Is Incremental Change Our Common Super Power?
April 19, 2021

With diversity high on the agenda for every client we work with, we continue to look at our role in helping them to deliver against their goals throughout our work.

 

It highlights the fact that every day, there is the potential to make a difference, and that over time, this the cumulative force of these small changes across a whole number of areas of activity that will combine to deliver the transformation that so many businesses seek.

 

This is the incremental power of smaller actions to create enough critical mass to deliver major results.

 

It has made us reflect as a team about what we can do to make a difference.

 

One realisation is that while one job opportunity may not seem significant, compounded, every single job opportunity has this incremental ‘super power’.

 

If we approach every recruitment brief from our clients as an opportunity to support diversity and inclusion as part of delivering against business goals then over time, we will have been part of helping our clients to significantly increase diversity in their business.

 

Every new job opportunity then becomes a superhero moment when an organisation has the potential to bring about change.

 

There is not a single business that we work with that doesn’t want a more diverse and representative workforce, and especially to increase opportunities for ethnic minorities at all levels.

 

We had this in mind when we launched AVID – authentic vulnerable inclusion leadership – last year.
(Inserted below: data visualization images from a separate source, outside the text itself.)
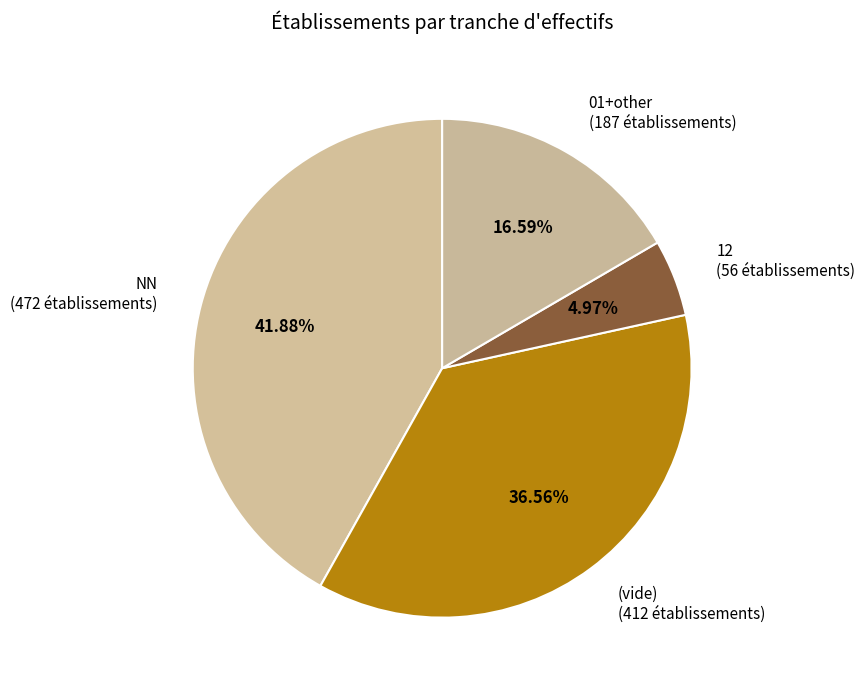

Count the number of slices in the pie.

4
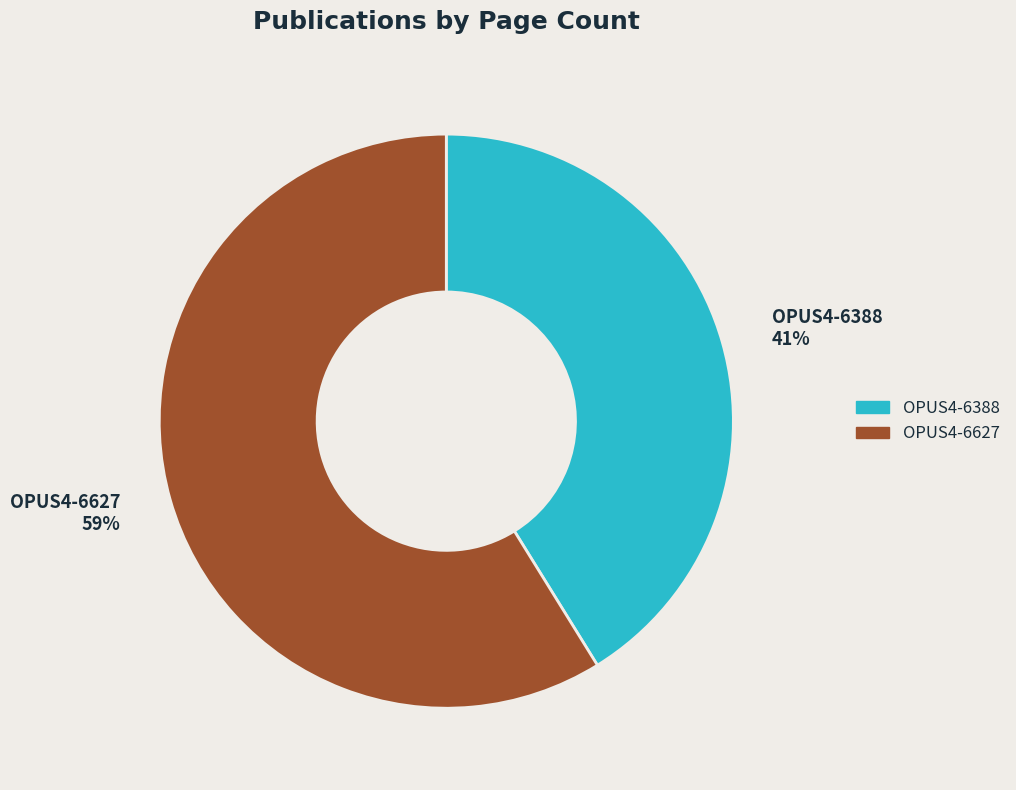

To the nearest percent, what percentage of the pie is OPUS4-6388?

41%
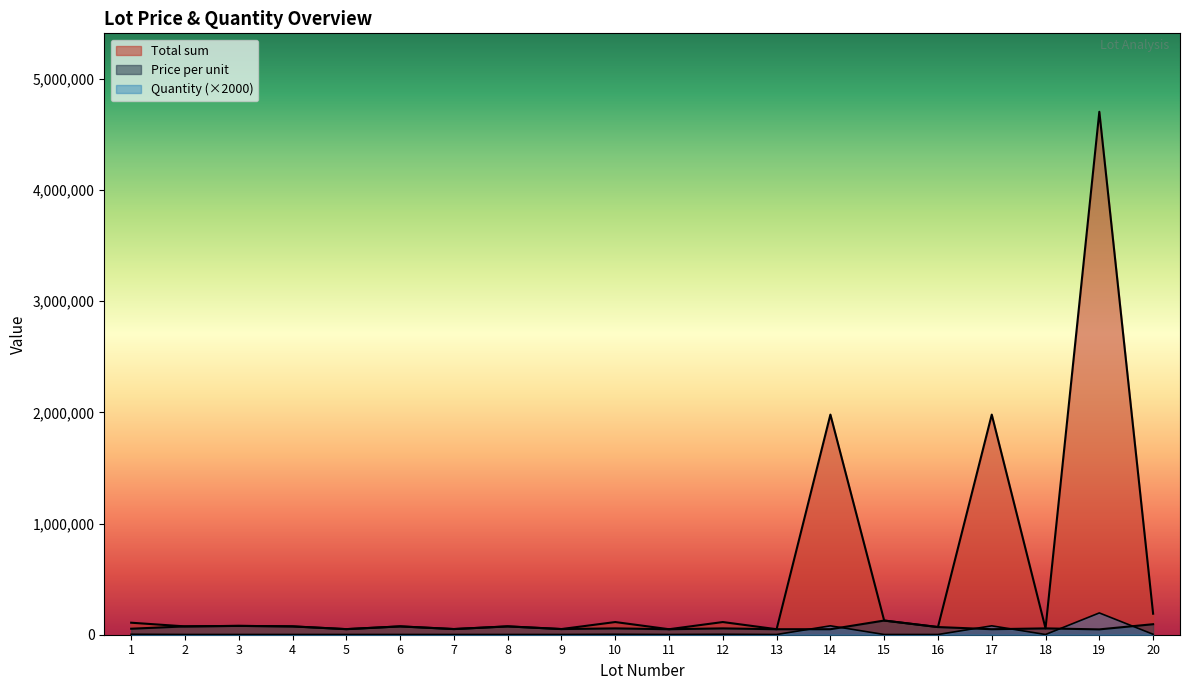

What are all the series names shown in the legend?

Price per unit, Total sum, Quantity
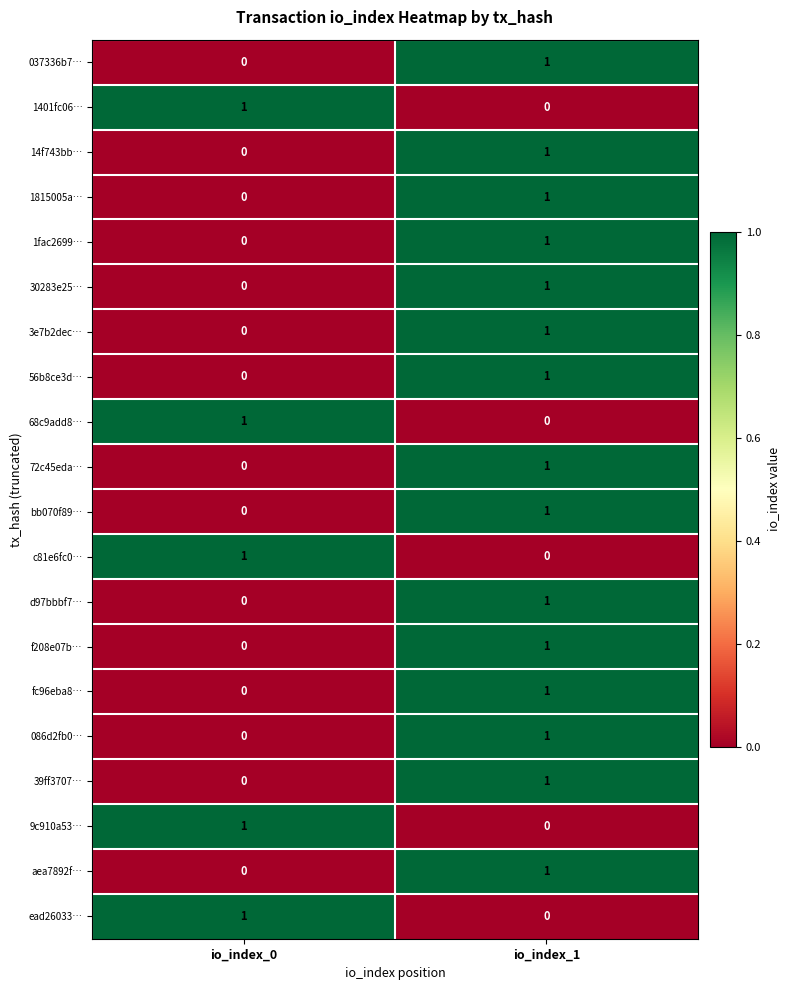

Is the value of bb070f89… at io_index_0 greater than the value of 30283e25… at io_index_1?

No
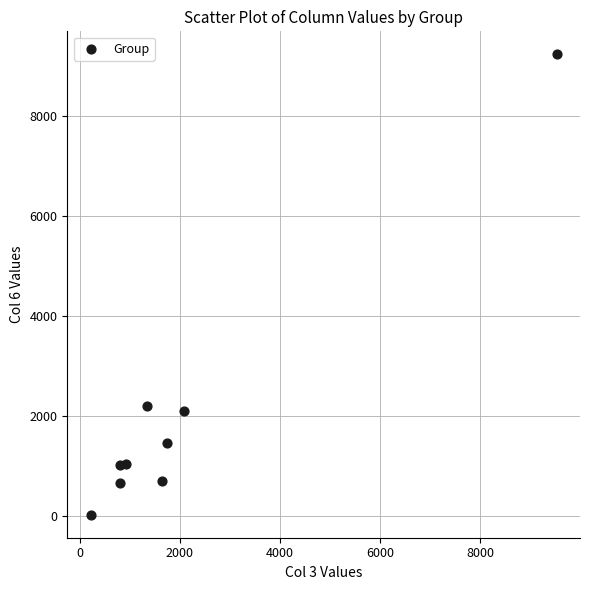

What is the range of X values (max minus min)?

9318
This is a platform to enable organisations to rethink how they can attract, retain and develop diverse talent within their business, and to build a more inclusive culture.

 

Core to the platform is the idea of nurturing relationships with potential diverse talent much more deliberately and much earlier on in their careers.

 

We believe that we can do more to enable our clients to access diverse talent and to inject the team with fresh energy and dynamism and we are keen to open up this conversation.

 

The idea of 24 recommendations sounds like a lot – perhaps too much – and critics are saying even that is not enough.

 

A way forwards could be to focus on small practical steps that can combine to bring about real change. Potentially, incremental progress, appointment by appointment, can become our common super power, where every day we can help our clients to achieve extraordinary results.